_Problem description_
A line counts if it contains the word "with" at least once. State how many such lines the records contain, giving the number alone.

_Input data_
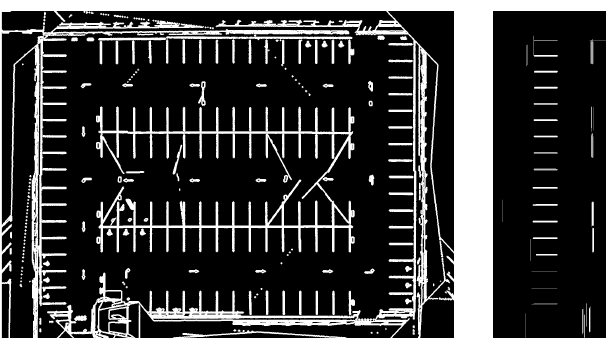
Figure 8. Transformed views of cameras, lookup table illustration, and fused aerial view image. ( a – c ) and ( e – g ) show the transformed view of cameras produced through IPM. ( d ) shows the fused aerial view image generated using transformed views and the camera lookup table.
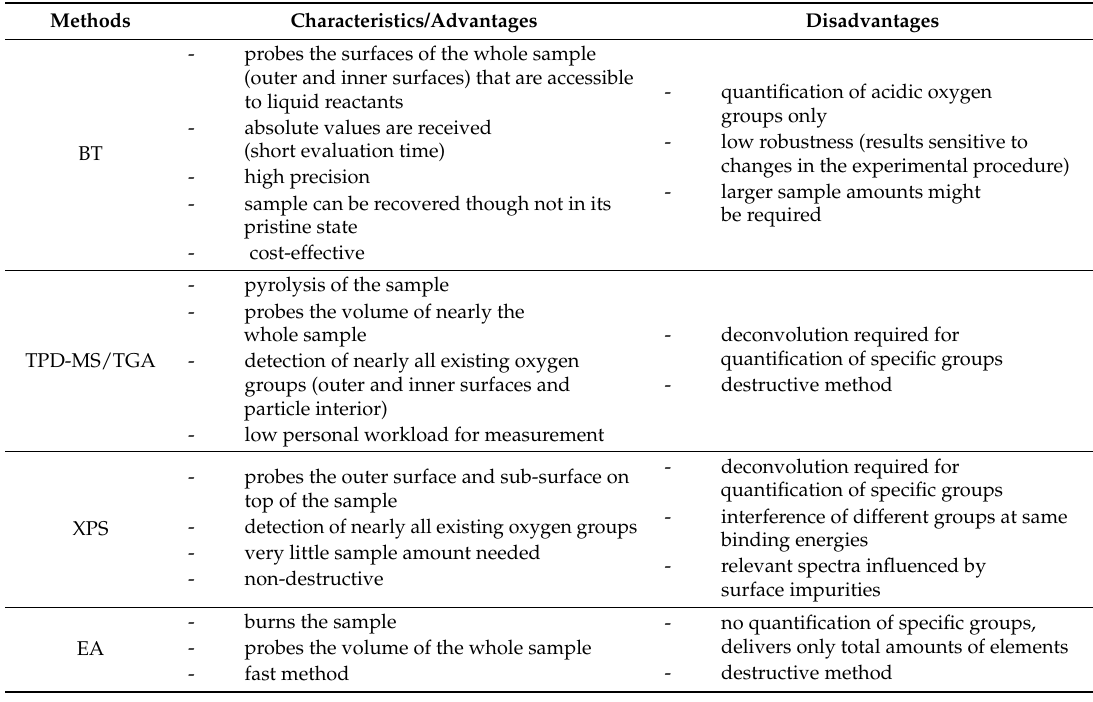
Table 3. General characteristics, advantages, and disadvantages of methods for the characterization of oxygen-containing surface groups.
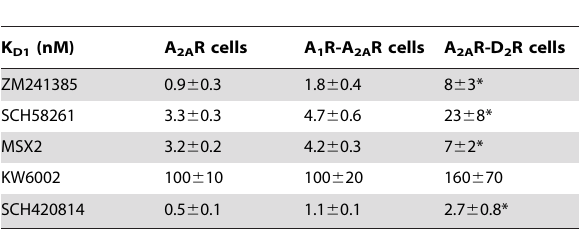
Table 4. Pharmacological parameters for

...

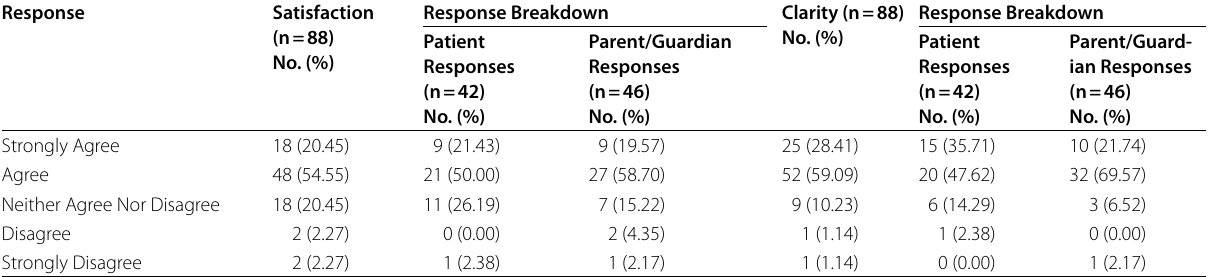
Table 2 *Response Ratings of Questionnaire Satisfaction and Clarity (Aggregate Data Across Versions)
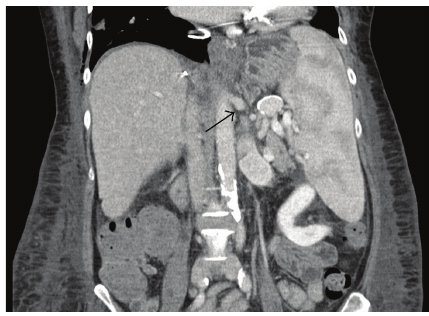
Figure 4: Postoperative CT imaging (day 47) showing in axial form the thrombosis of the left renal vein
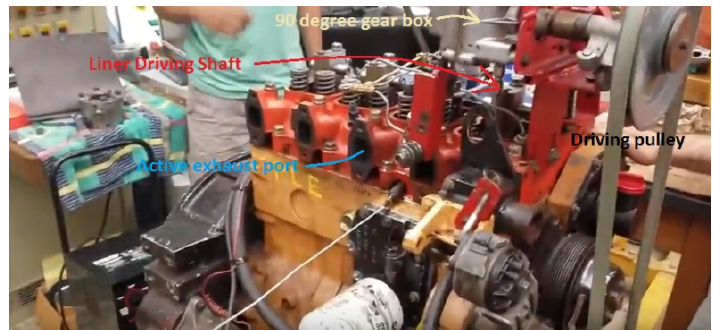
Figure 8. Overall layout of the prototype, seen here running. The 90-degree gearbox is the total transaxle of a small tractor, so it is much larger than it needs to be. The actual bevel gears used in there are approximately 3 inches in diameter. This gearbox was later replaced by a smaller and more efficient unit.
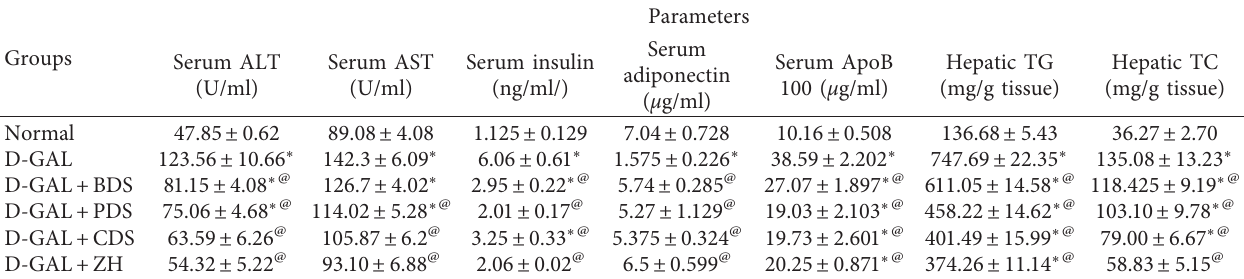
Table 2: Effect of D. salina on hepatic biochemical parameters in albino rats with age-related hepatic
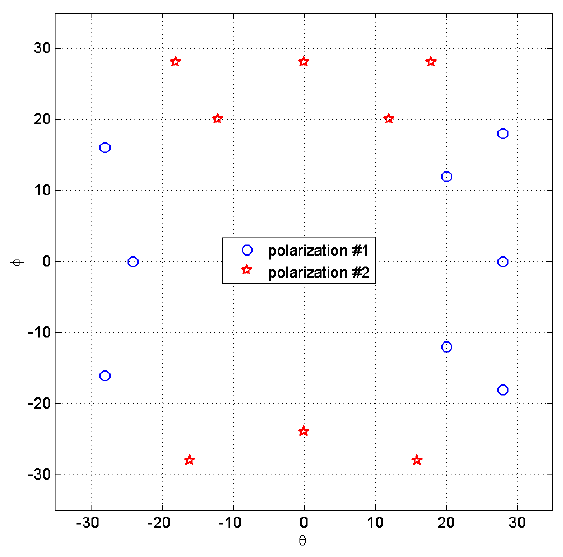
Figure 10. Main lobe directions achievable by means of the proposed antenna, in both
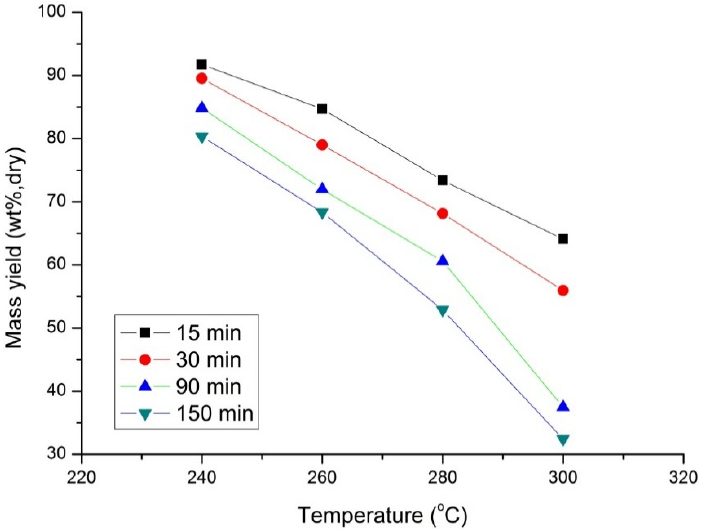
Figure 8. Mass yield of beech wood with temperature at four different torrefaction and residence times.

_Solution to this exercise_
2